*What you have to do*: Your copy of the listing should match it exactly, only without pictures.

BEGIN Source information

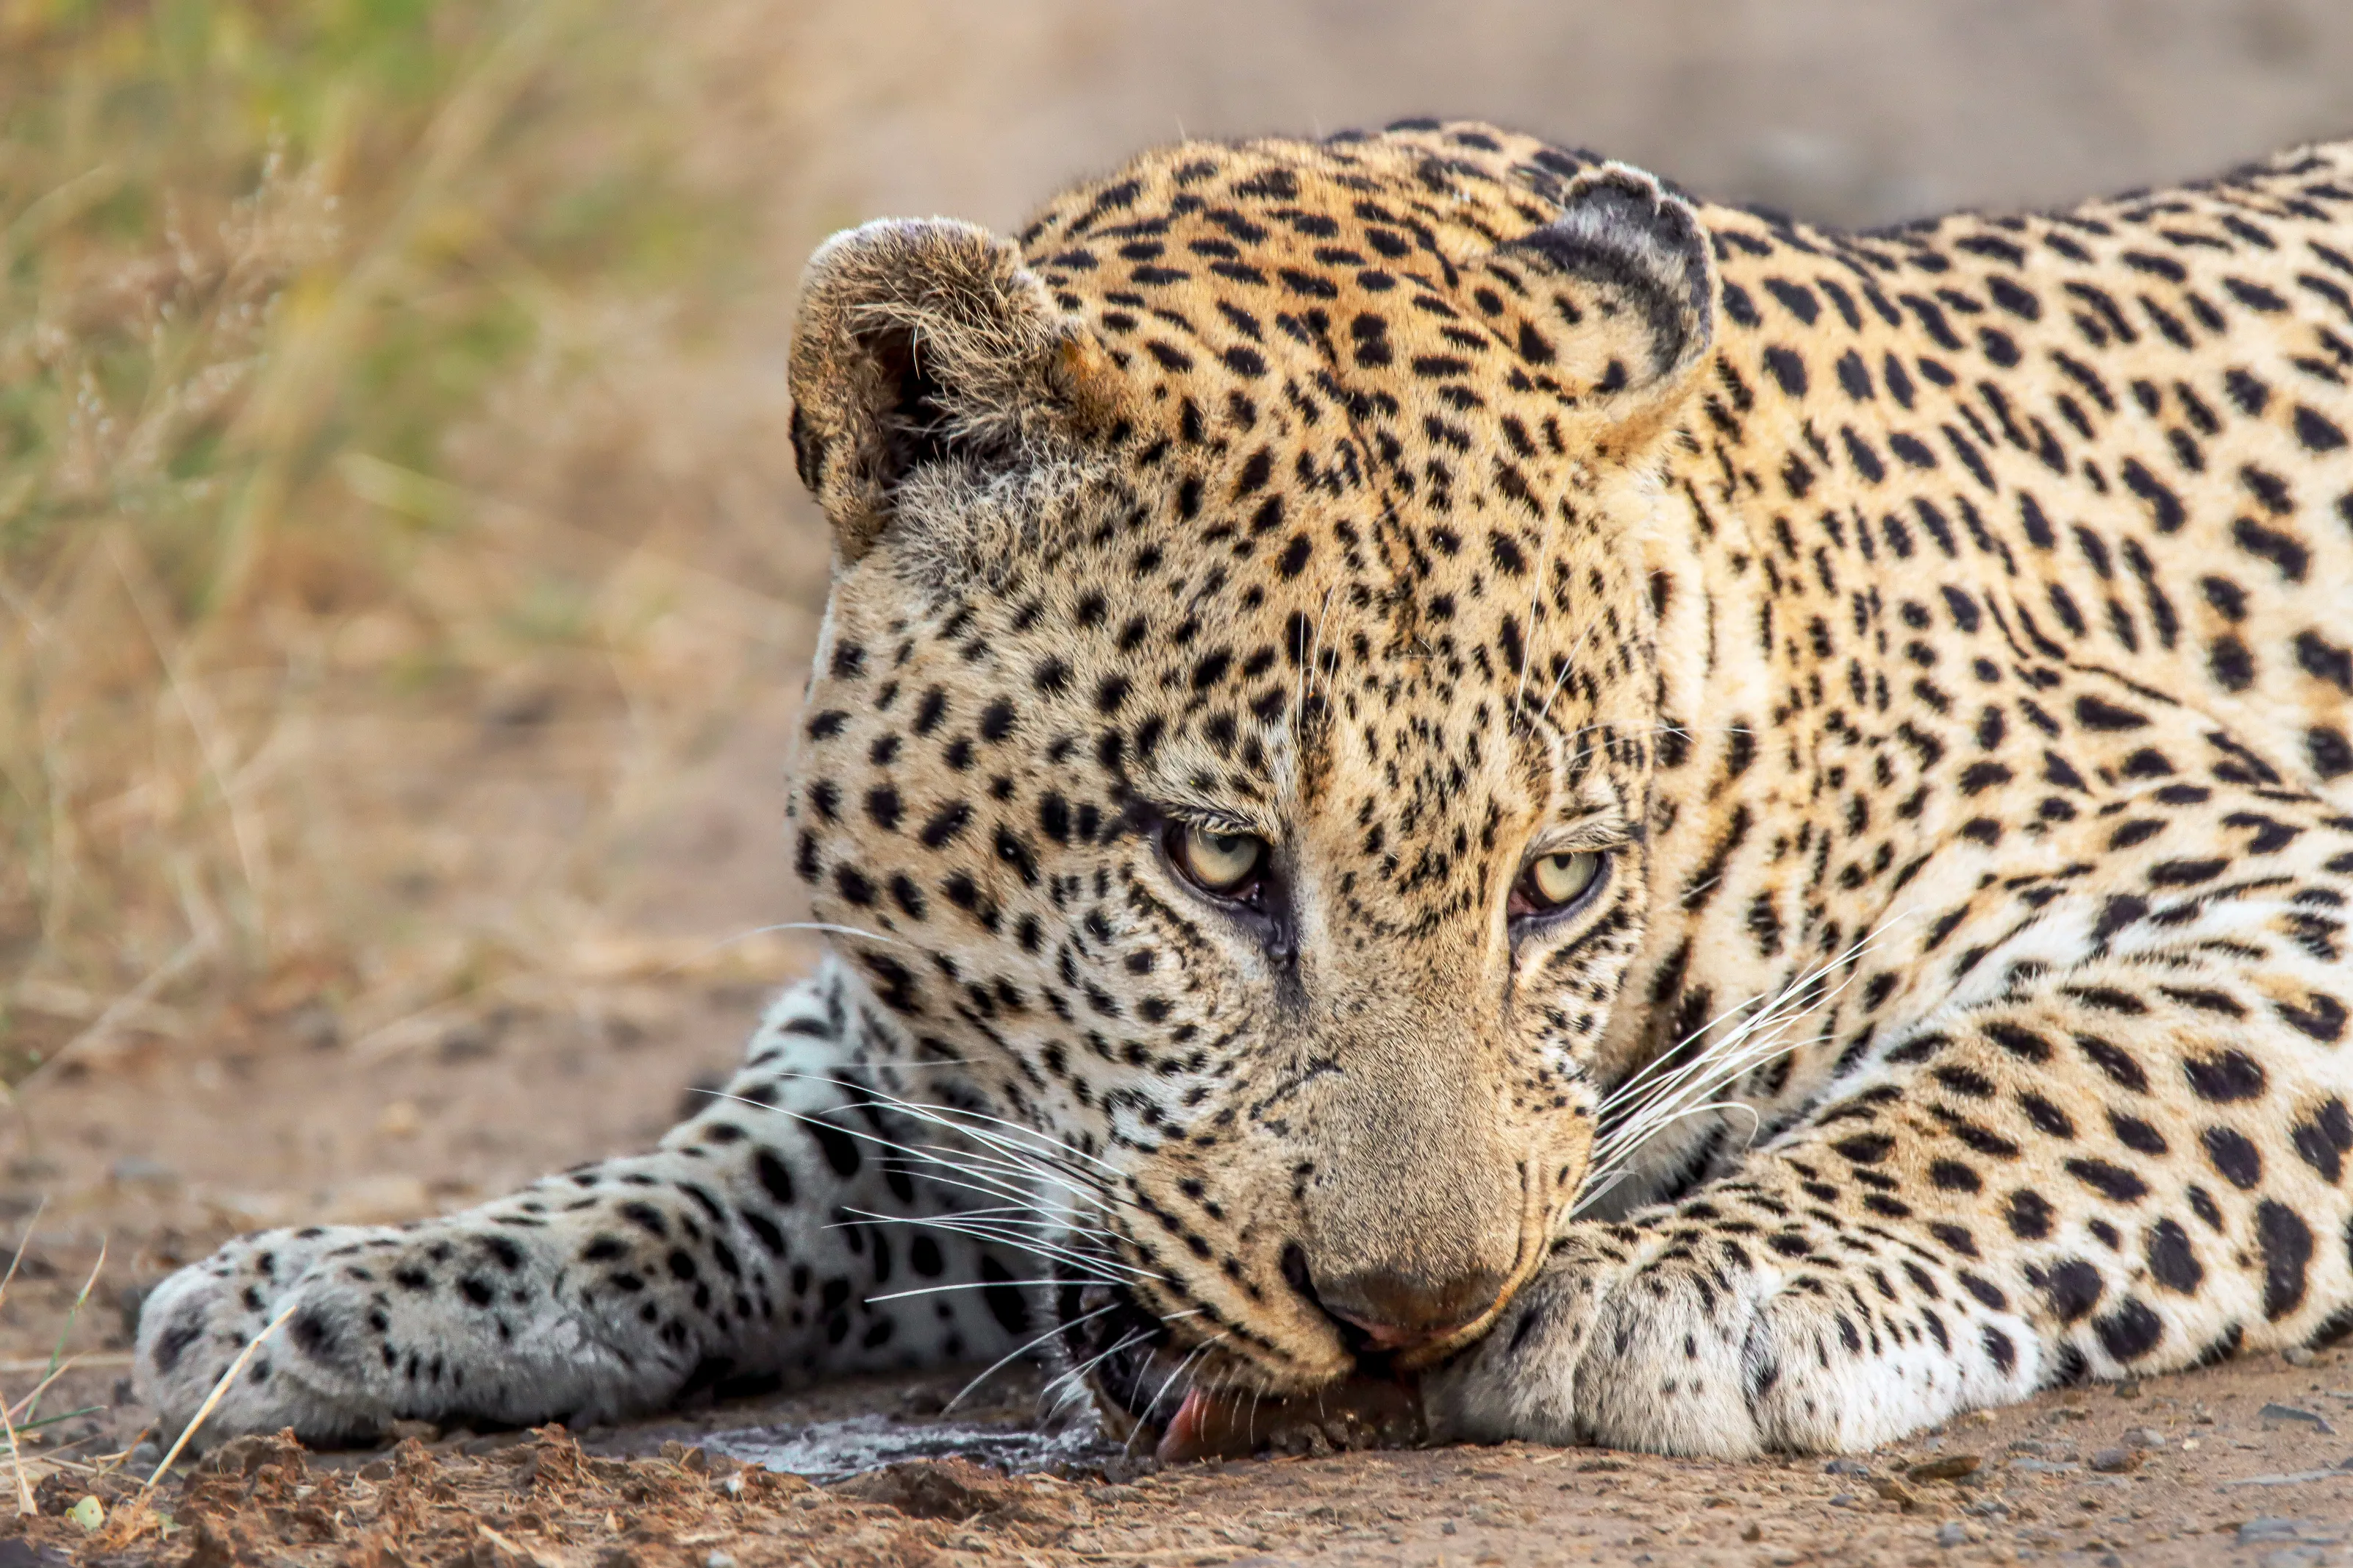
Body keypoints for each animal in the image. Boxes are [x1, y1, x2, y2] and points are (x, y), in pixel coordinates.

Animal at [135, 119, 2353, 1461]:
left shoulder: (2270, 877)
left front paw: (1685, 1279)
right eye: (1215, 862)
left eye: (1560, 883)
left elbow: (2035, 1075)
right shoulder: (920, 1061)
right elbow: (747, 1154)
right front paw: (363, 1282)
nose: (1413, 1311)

END Source information

*Output for this exercise*:
Body keypoints for each animal in the image. Boxes are [x1, y1, x2, y2] and points are (x, y), in pixel coordinates.

Animal at [135, 119, 2353, 1461]:
left shoulder: (2270, 877)
left front paw: (1685, 1279)
right eye: (1215, 862)
left eye: (1560, 883)
left elbow: (2035, 1075)
right shoulder: (920, 1061)
right elbow: (747, 1154)
right front paw: (363, 1282)
nose: (1413, 1311)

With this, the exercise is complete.